Transforms from separate files
Transform functions can be executed from external JavaScript or Python files. You can optionally specify a function name to use.
For JavaScript:
defaultTest:
options:
transform: file://transform.js:customTransform
module.exports = {
customTransform: (output, context) => {
// context.vars, context.prompt
return output.toUpperCase();
},
};
For Python:
defaultTest:
options:
transform: file://transform.py
def get_transform(output, context):
# context['vars'], context['prompt']
return output.upper()
If no function name is specified for Python files, it defaults to get_transform
. To use a custom Python function, specify it in the file path:
transform: file://transform.py:custom_python_transform
Transforming input variables
You can also transform input variables before they are used in prompts using the transformVars
option. This feature is useful when you need to pre-process data or load content from external sources.
The transformVars
function should return an object with the transformed variable names and values. These transformed variables are added to the vars
object and can override existing keys. For example:
prompts:
- 'Summarize the following text in {{topic_length}} words: {{file_content}}'
defaultTest:
options:
transformVars: |
return {
uppercase_topic: vars.topic.toUpperCase(),
topic_length: vars.topic.length,
file_content: fs.readFileSync(vars.file_path, 'utf-8')
};
tests:
- vars:
topic: 'climate change'
file_path: './data/climate_article.txt'
assert:
- type: contains
value: '{{uppercase_topic}}'
Transform functions can also be specified within individual test cases.
tests:
- vars:
url: 'https://example.com/image.png'
options:
transformVars: |
return { ...vars, image_markdown: `![image](${vars.url})` }
Input transforms from separate files
For more complex transformations, you can use external files for transformVars
:
defaultTest:
options:
transformVars: file://transformVars.js:customTransformVars
const fs = require('fs');
module.exports = {
customTransformVars: (vars, context) => {
try {
return {
uppercase_topic: vars.topic.toUpperCase(),
topic_length: vars.topic.length,
file_content: fs.readFileSync(vars.file_path, 'utf-8'),
};
} catch (error) {
console.error('Error in transformVars:', error);
return {
error: 'Failed to transform variables',
};
}
},
};
You can also define transforms in python.
defaultTest:
options:
transformVars: file://transform_vars.py
import os
def get_transform(vars, context):
with open(vars['file_path'], 'r') as file:
file_content = file.read()
return {
'uppercase_topic': vars['topic'].upper(),
'topic_length': len(vars['topic']),
'file_content': file_content,
'word_count': len(file_content.split())
}
Config structure and organization
For detailed information on the config structure, see Configuration Reference.

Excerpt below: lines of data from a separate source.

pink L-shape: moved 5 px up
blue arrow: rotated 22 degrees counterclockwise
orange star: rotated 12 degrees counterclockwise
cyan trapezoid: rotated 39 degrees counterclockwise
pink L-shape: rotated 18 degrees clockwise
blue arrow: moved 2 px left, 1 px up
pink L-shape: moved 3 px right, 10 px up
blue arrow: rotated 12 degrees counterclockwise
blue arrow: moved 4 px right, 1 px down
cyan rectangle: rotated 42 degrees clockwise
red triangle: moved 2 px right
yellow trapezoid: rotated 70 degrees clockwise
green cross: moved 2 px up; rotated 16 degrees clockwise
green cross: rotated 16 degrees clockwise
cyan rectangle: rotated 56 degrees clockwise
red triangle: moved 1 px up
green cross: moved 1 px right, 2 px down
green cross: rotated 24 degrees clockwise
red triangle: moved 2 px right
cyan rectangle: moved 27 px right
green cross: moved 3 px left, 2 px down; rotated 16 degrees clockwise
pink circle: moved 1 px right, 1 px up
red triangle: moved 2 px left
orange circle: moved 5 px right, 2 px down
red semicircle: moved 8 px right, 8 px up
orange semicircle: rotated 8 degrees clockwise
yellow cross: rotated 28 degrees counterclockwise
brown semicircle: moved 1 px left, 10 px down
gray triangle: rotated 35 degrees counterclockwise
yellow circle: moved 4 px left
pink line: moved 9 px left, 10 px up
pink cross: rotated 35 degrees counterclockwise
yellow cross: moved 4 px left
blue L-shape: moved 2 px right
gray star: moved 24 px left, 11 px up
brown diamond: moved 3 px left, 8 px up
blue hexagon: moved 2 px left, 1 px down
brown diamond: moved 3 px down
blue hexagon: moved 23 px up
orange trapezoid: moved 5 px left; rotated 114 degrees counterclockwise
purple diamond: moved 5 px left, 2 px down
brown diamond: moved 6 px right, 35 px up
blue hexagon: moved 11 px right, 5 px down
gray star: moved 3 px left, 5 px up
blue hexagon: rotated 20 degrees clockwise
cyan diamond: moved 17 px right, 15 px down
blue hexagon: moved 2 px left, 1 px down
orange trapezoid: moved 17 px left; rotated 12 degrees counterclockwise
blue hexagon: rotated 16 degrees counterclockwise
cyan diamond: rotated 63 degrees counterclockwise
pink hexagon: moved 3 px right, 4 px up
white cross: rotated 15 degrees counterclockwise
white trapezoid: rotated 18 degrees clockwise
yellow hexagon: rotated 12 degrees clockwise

If you have multiple sets of tests, it helps to split them into multiple config files. Use the --config
or -c
parameter to run each individual config:
promptfoo eval -c usecase1.yaml
and
promptfoo eval -c usecase2.yaml
You can run multiple configs at the same time, which will combine them into a single eval. For example:
promptfoo eval -c my_configs/*
or
promptfoo eval -c config1.yaml -c config2.yaml -c config3.yaml
Loading tests from CSV
YAML is nice, but some organizations maintain their LLM tests in spreadsheets for ease of collaboration. promptfoo supports a special CSV file format.
prompts:
- file://prompt1.txt
- file://prompt2.txt
providers:
- openai:gpt-4o-mini
- vertex:gemini-pro
tests: file://tests.csv
promptfoo also has built-in ability to pull test cases from a Google Sheet. The easiest way to get started is to set the sheet visible to "anyone with the link". For example:
prompts:
- file://prompt1.txt
- file://prompt2.txt
providers:
- openai:gpt-4o-mini
- vertex:gemini-pro
tests: https://docs.google.com/spreadsheets/d/1eqFnv1vzkPvS7zG-mYsqNDwOzvSaiIAsKB3zKg9H18c/edit?usp=sharing
Here's a full example.
See Google Sheets integration for details on how to set up promptfoo to access a private spreadsheet.